A periodic disbursement from the lender to the borrower from the construction loan proceeds to cover costs incurred during the development process. Common costs include materials, contractors or subcontractors, or any other vendor invoices in a given period during the development process. Typically, draws are monthly.

Putting ‘Draw’ in Context

Silver Star Development is embarking on a ground-up development of a luxury hotel in Las Vegas, NV, known as The Star Elite Hotel and Resort. The project will feature 300 rooms, a full-service spa, multiple restaurants, and a rooftop pool deck, aiming to attract both high-end tourists and business travelers. The total project cost is estimated at $100 million and will take 24 months to complete. To fund the construction, Silver Star Development secured a $65 million construction loan, with the remaining capital coming from equity partners.

As construction begins, the developer incurs various costs each month, including payments to contractors, materials for the building structure, and vendor invoices for specialized work like plumbing and electrical systems. Instead of receiving the full loan amount upfront, Silver Star Development accesses the loan through monthly draws. These draws are periodic disbursements from the lender, which are used to cover expenses as they arise throughout the development process.

For example, in month five, after completing the foundation and beginning structural framing, the general contractor submits a bill for $4 million for labor and materials. Silver Star Development compiles these expenses, along with additional costs for subcontractors and materials, and submits a draw request to the lender for a total of $5.5 million. The lender verifies that the work has been completed to date and disburses the requested amount from the loan proceeds.

This draw process continues on a monthly basis, ensuring that Silver Star Development can fund construction costs without having to front the capital from its own reserves. By the time the project reaches completion, the developer will have taken multiple draws totaling $65 million, corresponding to the loan’s total amount.

In this context, “Draw” refers to the method by which Silver Star Development systematically accesses loan funds to meet ongoing construction costs, ensuring liquidity throughout the development of The Star Elite Hotel and Resort.


Frequently Asked Questions about Construction Loan Draws in Real Estate Development

A draw is a periodic disbursement from the lender to the borrower from the construction loan proceeds to cover development costs incurred. These typically include payments for materials, contractors, and vendor invoices.

Draws are typically processed on a monthly basis, aligned with the construction schedule and billing cycles of contractors and vendors.

Common expenses include labor, materials, subcontractor fees, and vendor invoices for ongoing construction work. For example, foundation work, framing, plumbing, and electrical systems.

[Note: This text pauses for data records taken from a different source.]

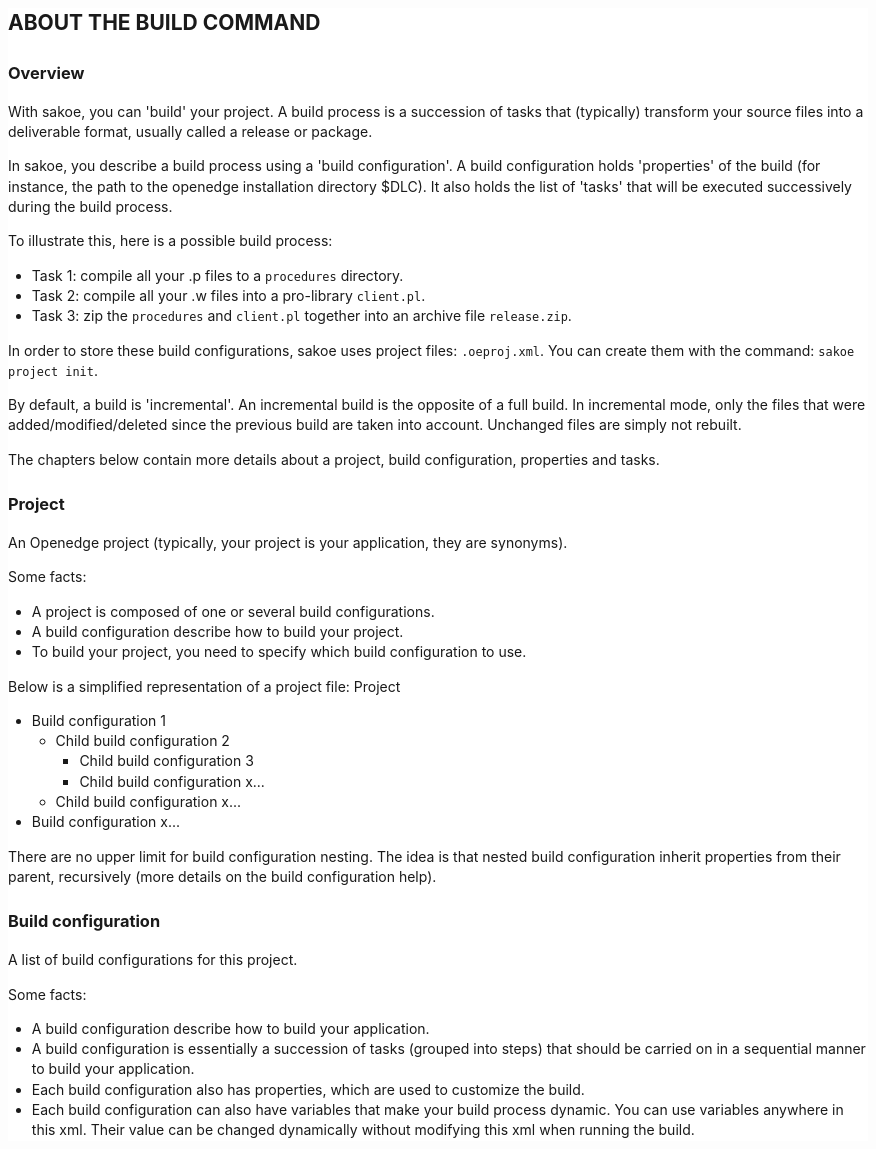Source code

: ## ABOUT THE BUILD COMMAND



### Overview

With sakoe, you can 'build' your project. A build process is a succession of tasks that (typically) transform your source files into a deliverable format, usually called a release or package.

In sakoe, you describe a build process using a 'build configuration'. A build configuration holds 'properties' of the build (for instance, the path to the openedge installation directory $DLC). It also holds the list of 'tasks' that will be executed successively during the build process.

To illustrate this, here is a possible build process:
  - Task 1: compile all your .p files to a `procedures` directory.
  - Task 2: compile all your .w files into a pro-library `client.pl`.
  - Task 3: zip the `procedures` and `client.pl` together into an archive file `release.zip`.

In order to store these build configurations, sakoe uses project files: `.oeproj.xml`.
You can create them with the command: `sakoe project init`.

By default, a build is 'incremental'.
An incremental build is the opposite of a full build. In incremental mode, only the files that were added/modified/deleted since the previous build are taken into account. Unchanged files are simply not rebuilt.

The chapters below contain more details about a project, build configuration, properties and tasks. 

### Project

An Openedge project (typically, your project is your application, they are synonyms).

Some facts:
  - A project is composed of one or several build configurations.
  - A build configuration describe how to build your project.
  - To build your project, you need to specify which build configuration to use.
            
Below is a simplified representation of a project file:
  Project
  - Build configuration 1
    - Child build configuration 2
      - Child build configuration 3
      - Child build configuration x...
    - Child build configuration x...
  - Build configuration x...
            
There are no upper limit for build configuration nesting.
The idea is that nested build configuration inherit properties from their parent, recursively (more details on the build configuration help).

### Build configuration

A list of build configurations for this project.

Some facts:
  - A build configuration describe how to build your application.
  - A build configuration is essentially a succession of tasks (grouped into steps) that should be carried on in a sequential manner to build your application.
  - Each build configuration also has properties, which are used to customize the build.
  - Each build configuration can also have variables that make your build process dynamic. You can use variables anywhere in this xml. Their value can be changed dynamically without modifying this xml when running the build.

The developer compiles eligible expenses and submits a formal draw request to the lender. The lender verifies work progress and cost documentation before disbursing funds.

Draws ensure that loan proceeds are only used for verified construction costs as incurred. This approach minimizes lender risk and aligns loan disbursements with actual project progress.

At project completion, the total of all monthly draws will typically equal the full construction loan amount. For example, Silver Star Development accessed $65 million in draws by the end of their hotel project.